Whether it was a cabin or a barn, it was charming. From a ladder used as the stair rail to her mom’s laundry washing tub used as the kitchenette’s sink, Linda had so many special touches throughout the cabin.

Despite the cold and foggy night, the wood stove kept the cabin surprisingly cozy! When the fog cleared the next morning, we were able to see the beautiful view.

Our plan had been to travel to Little Jerusalem State Park from Ellsworth, but when the weather was cold and windy that morning, I had to ask Thad if he thought we would enjoy it in that weather. We made the decision to wait to visit Little Jerusalem until the weather was nicer and to surprise our kids and my family instead.

On our way to my grandparents’ Thad drove us to Wilson Lake State Park, and I am so glad he did! I could have easily said, “Thad, I’ve a feeling we’re not in Kansas anymore.” It was beautiful and felt much more western than the parts of Kansas I have seen. My pictures do not do this place justice.

Thad had heard of the park because there is a black diamond bike trail there. When we stopped, I assumed we were stopping for a hike. I was mistaken. We had stopped to go mountain biking. I should tell you, until last year I hadn’t ridden a bike in over a decade. Until Thad bought me a bike this spring, I hadn’t ridden since last year. I had never gone mountain biking. Our ride on the Flint Hills Trail was my first experience riding on an unpaved trail. Thad insisted we were taking the easy/kids trail. Within the first minute of mountain biking, I announced I was not enjoying it. It was bumpy! My hands and arms started hurting. I struggled to stay in the narrow rut of a trail, and I had to walk my bike up some of the steeper parts. But I did it! Would I do it again? Yes! The views were gorgeous, and we hope to go back. Sometimes changed plans are surprisingly fun!
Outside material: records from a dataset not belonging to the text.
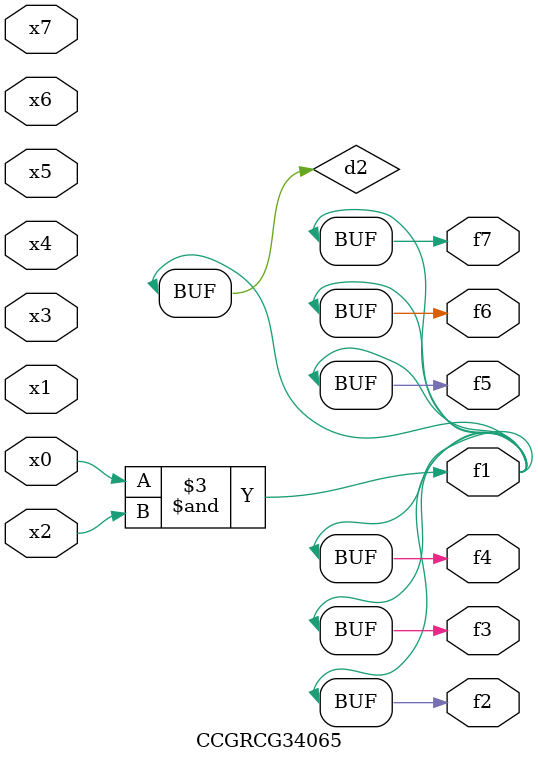
<source format=v>
module CCGRCG34065(
	input x0, x1, x2, x3, x4, x5, x6, x7,
	output f1, f2, f3, f4, f5, f6, f7
);

	wire d1, d2;

	nor (d1, x3, x6);
	and (d2, x0, x2);
	assign f1 = d2;
	assign f2 = d2;
	assign f3 = d2;
	assign f4 = d2;
	assign f5 = d2;
	assign f6 = d2;
	assign f7 = d2;
endmodule

</source>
As we traveled on to my grandparents’, we saw a sign for the “Geographic Center of the Continental US”, so we made another quick stop before being reunited with our babies.

While at my grandparents’ we finally got a picture of my grandma, my mom, my daughter, and me. I’ve wanted to do it since my daughter was born, but we’ve forgotten to do it every other time the four of us have been together.

We had such a nice time on our Kancation! I’m including the links to the places we stayed in case you would like to take a Kancation of your own!

Tiny house in Lyndon
Clover Cliff Ranch in Elmdale
1800s limestone cabin in Ellsworth

Special thanks to our families for making our trip possible!